In a chat yesterday on Capital New York, I said that Obama would need to pointedly express America’s anger toward Egypt.

Don’t get me wrong: he needs to “engage” the Brotherhood, which means, “have relations” with it. In this case, the engagement should consist of a cold, angry, demand: that they immediately condemn the invasion of the embassy grounds, and that they act responsibly to cool anti-American sentiment—if they expect our financial aid, our military aid, and our indispensable support in getting the IMF and other international assistance vital to Egypt’s economic survival. … I think it will hurt Obama if he doesn’t criticize Egypt aggressively, and in public. And I think the damage could grow if people connect these breaches to America’s broader directionless in the wake of the Arab uprisings.

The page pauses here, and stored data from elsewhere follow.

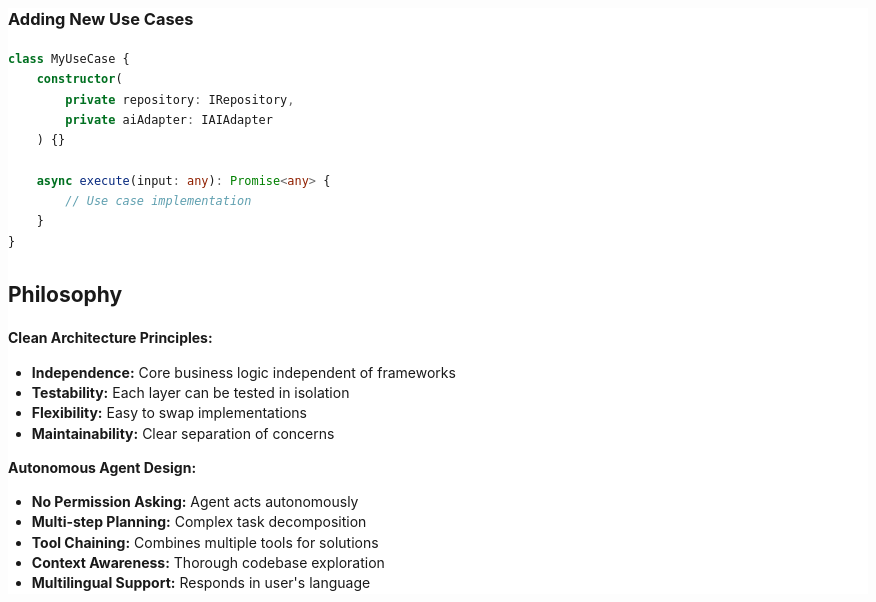 ### Adding New Use Cases
```typescript
class MyUseCase {
    constructor(
        private repository: IRepository,
        private aiAdapter: IAIAdapter
    ) {}
    
    async execute(input: any): Promise<any> {
        // Use case implementation
    }
}
```

## Philosophy

**Clean Architecture Principles:**
- **Independence:** Core business logic independent of frameworks
- **Testability:** Each layer can be tested in isolation
- **Flexibility:** Easy to swap implementations
- **Maintainability:** Clear separation of concerns

**Autonomous Agent Design:**
- **No Permission Asking:** Agent acts autonomously
- **Multi-step Planning:** Complex task decomposition
- **Tool Chaining:** Combines multiple tools for solutions
- **Context Awareness:** Thorough codebase exploration
- **Multilingual Support:** Responds in user's language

That’s the real problem, by the way—not the stuff Romney is bringing up.

Obama might finally be making some progress, a year and a half late, in coining a coherent response to the Arab uprisings. His comments about Egypt suggest that Washington is mature and wise enough to begin navigating that gray area between subservient client state and outright enemy; most of the post-uprising Arab world will fall somewhere in that confusing terrain that houses most sovereign states, neither “with us” nor “against us.”

America is contemplating an Egypt that won’t march in lockstep with all its interests. Egypt doesn’t want to go to war with Israel for its own reasons, but it’s likely to be much more hostile and less cooperative there. Same on defense and counter-terrorism. Cairo and Washington will have to negotiate their limited shared interests. The flip side, however, might not yet have dawned on Egypt’s new leaders; America is under no obligation to underwrite Egypt’s military and to a lesser degree is economy with no-strings-attached billions. An independent Egyptian government (or depending on your perspective, an irritating one) will surely be a boon to Egypt’s sense of honor, pride, and autonomy. But it won’t come without consequences. Angering an American government, even a patient one, still carries costs.